— by Mitchell Clark, B. Comm.
The news that the manufacturing sector has been improving around the world was significant and represents a very positive tone for investors. In the U.S. and Europe, the news was that the sector contraction was slowing. According to the numbers, China’s manufacturing sector expanded in July at its greatest rate in a year. What’s happening in China is that domestic demand is offsetting a weak export market. This is a very positive development for that country. Whether we like it or not, China’s domestic wealth affects our own. Just think about Buick’s success as a global brand. It can’t do it without China.
It’s difficult to tell where things are going to go in our economy; anything could happen. Still, the recent data on manufacturing, durable goods, consumer spending, and housing can only be considered as positive. The only area that hasn’t turned a corner yet is employment. This likely will take the rest of the year.
I still can’t get over the price of a barrel of oil, which just recently broke the $70.00 level. Speculators in oil are trading on the future of the economy. I tend to view oil as overpriced right now. I do think, however, that the price of gold is fairly valued. That commodity has been trading between $900.00 and $1,000 an ounce for quite a while. It could be that investors are actually thinking of China when it comes to both gold and oil prices. China’s appetite for raw materials has not abated. If that economy goes back to double-digit growth, then it’s going to be boom town again for precious metals and other commodities.
As you know, we did have a big run-up in commodity prices based on China’s growth story; then the bubble burst. I think we’ll get a resurgence in a similar kind of way and that investors will benefit by owning some kind of fund or ETF that is exposed to commodities. The pure play trade on China stocks has already panned out. My favorite China ETF is the FXI on New York Stock Exchange and this fund has appreciated about 20% just in the last two weeks.
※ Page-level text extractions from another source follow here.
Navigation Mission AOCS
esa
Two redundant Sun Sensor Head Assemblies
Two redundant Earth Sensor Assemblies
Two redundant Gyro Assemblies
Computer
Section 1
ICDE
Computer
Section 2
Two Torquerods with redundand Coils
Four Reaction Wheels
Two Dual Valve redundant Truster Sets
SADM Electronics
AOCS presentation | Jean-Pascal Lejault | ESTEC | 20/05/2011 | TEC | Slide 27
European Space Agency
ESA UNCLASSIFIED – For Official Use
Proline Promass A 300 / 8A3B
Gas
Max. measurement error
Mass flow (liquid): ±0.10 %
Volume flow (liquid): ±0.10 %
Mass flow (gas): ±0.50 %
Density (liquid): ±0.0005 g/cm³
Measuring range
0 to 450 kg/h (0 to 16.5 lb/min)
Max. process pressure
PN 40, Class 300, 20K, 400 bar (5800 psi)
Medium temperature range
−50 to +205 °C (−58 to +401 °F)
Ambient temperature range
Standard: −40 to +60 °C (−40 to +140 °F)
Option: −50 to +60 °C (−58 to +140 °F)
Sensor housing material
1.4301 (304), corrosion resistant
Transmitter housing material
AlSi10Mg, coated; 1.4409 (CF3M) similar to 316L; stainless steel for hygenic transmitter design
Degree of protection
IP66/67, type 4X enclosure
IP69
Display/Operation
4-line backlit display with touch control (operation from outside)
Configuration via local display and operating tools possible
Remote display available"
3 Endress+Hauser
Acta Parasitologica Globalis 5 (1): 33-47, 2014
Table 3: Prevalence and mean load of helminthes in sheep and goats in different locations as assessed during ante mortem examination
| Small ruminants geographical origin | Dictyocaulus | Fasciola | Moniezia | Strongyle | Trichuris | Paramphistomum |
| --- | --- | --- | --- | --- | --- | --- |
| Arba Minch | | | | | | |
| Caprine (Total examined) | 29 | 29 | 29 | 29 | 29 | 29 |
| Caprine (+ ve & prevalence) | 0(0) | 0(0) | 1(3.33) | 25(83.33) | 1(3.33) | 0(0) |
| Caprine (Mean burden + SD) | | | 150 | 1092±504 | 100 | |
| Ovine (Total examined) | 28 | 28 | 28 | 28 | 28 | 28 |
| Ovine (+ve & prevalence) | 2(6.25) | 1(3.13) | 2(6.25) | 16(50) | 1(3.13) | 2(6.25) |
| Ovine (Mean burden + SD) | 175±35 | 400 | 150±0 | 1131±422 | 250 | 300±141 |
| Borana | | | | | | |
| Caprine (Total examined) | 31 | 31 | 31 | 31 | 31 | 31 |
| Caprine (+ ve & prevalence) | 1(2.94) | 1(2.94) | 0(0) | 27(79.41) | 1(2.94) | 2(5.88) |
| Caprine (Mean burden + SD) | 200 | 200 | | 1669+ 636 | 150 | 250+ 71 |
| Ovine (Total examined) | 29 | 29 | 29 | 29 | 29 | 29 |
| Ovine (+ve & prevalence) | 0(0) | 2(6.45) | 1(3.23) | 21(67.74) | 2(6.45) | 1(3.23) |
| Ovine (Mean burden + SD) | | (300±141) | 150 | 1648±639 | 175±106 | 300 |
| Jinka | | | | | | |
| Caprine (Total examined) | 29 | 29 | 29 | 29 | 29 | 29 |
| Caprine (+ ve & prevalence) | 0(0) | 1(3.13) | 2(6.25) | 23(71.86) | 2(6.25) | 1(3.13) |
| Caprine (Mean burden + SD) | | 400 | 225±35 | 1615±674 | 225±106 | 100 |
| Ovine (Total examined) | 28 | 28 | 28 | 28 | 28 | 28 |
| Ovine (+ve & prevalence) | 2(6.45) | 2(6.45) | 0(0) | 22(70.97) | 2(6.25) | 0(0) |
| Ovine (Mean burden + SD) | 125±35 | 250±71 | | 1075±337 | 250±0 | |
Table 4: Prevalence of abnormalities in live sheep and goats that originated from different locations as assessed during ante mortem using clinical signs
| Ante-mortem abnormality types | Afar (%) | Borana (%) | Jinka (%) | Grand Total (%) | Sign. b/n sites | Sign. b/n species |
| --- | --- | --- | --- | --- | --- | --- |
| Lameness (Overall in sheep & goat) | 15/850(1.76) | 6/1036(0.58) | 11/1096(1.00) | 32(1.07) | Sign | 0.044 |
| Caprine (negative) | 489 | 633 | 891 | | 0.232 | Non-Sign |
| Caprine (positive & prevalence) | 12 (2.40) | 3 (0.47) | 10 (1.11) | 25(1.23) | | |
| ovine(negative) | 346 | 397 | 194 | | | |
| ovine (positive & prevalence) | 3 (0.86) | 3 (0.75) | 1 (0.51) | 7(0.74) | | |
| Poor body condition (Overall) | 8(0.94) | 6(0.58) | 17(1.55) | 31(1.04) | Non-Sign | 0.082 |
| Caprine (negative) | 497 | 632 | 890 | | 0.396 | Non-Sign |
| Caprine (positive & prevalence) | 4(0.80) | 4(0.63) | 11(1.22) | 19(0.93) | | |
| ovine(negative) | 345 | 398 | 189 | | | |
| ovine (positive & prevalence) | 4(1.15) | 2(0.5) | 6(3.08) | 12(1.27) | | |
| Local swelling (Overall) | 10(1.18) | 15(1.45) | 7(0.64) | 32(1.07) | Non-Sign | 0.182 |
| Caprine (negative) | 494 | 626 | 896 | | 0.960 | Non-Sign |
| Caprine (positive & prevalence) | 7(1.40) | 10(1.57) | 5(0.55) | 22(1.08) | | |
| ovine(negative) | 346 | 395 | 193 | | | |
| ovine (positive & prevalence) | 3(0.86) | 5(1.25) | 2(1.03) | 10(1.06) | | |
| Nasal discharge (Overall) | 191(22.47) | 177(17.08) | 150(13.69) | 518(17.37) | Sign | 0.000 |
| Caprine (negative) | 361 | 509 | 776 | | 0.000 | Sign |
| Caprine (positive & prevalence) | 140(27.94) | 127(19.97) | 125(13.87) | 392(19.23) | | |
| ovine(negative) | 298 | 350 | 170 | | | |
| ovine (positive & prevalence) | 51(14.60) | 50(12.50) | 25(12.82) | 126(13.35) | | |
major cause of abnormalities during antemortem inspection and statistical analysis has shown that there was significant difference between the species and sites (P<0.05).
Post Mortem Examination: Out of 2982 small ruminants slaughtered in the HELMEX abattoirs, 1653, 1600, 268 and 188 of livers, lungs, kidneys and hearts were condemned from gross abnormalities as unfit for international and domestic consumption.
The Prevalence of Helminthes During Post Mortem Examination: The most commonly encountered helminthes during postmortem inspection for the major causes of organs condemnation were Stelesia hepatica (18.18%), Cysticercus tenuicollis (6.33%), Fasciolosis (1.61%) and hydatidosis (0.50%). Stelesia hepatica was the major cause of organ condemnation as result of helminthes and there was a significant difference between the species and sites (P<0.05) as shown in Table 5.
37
Clearly, Chinese stocks are due for a little break, because they’ve had a strong run over the last couple of months. They will continue, however, to lead the global equity market going forward and I certainly wouldn’t bet against them.
The news that domestic demand is driving China’s increase in manufacturing is very important and it represents the beginning of a shift away from its dependence on exports. If this trend holds over the next several years, this could results in a major new wave of domestic wealth creation in that country. For investors, exposure to China is a must over the next decade.